PROBLEM DETAILS: Copy out exactly every line from the line containing "ring pip: (959, 865)" until the records below end, inclusive of both boundary lines.

EXTRACTED ENTRIES:

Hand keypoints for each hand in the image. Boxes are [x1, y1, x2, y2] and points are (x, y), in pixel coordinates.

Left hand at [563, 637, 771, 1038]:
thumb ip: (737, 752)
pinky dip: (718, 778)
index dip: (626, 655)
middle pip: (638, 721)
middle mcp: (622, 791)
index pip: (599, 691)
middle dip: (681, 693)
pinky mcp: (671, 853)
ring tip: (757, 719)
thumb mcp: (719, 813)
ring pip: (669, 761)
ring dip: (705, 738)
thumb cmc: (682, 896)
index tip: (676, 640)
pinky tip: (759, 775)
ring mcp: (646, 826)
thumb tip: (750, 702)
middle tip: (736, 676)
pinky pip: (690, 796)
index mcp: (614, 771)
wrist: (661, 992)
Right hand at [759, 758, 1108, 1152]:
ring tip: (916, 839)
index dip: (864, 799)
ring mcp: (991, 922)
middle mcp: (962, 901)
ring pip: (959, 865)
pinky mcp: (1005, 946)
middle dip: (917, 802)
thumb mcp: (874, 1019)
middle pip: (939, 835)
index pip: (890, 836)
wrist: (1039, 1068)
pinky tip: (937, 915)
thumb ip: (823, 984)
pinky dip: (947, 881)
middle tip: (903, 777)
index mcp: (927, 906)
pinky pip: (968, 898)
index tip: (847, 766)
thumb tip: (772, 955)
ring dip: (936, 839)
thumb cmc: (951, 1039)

FINISHED EXERCISE:
ring pip: (959, 865)
pinky mcp: (1005, 946)
middle dip: (917, 802)
thumb mcp: (874, 1019)
middle pip: (939, 835)
index pip: (890, 836)
wrist: (1039, 1068)
pinky tip: (937, 915)
thumb ip: (823, 984)
pinky dip: (947, 881)
middle tip: (903, 777)
index mcp: (927, 906)
pinky pip: (968, 898)
index tip: (847, 766)
thumb tip: (772, 955)
ring dip: (936, 839)
thumb cmc: (951, 1039)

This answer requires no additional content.